Information shown –
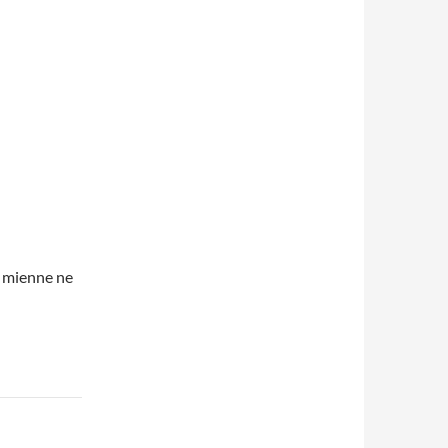
a mienne ne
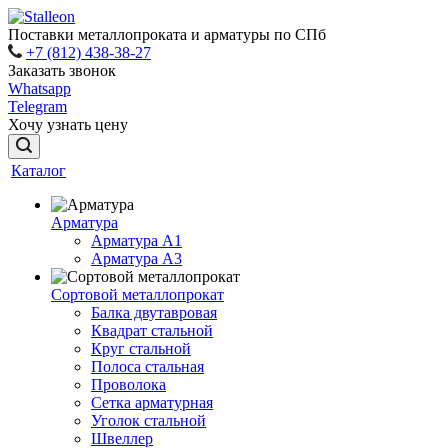
Поставки металлопроката и арматуры по СПб
+7 (812) 438-38-27
Заказать звонок
Whatsapp
Telegram
Хочу узнать цену
Каталог
Арматура
Арматура A1
Арматура А3
Сортовой металлопрокат
Балка двутавровая
Квадрат стальной
Круг стальной
Полоса стальная
Проволока
Сетка арматурная
Уголок стальной
Швеллер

Work task – Set down, word for word and with no other lines, the listing from the line marked by "Поставки металлопроката и арматуры по СПб" through its final line.

Answer box –
Поставки металлопроката и арматуры по СПб
+7 (812) 438-38-27
Заказать звонок
Whatsapp
Telegram
Хочу узнать цену
Каталог
Арматура
Арматура A1
Арматура А3
Сортовой металлопрокат
Балка двутавровая
Квадрат стальной
Круг стальной
Полоса стальная
Проволока
Сетка арматурная
Уголок стальной
Швеллер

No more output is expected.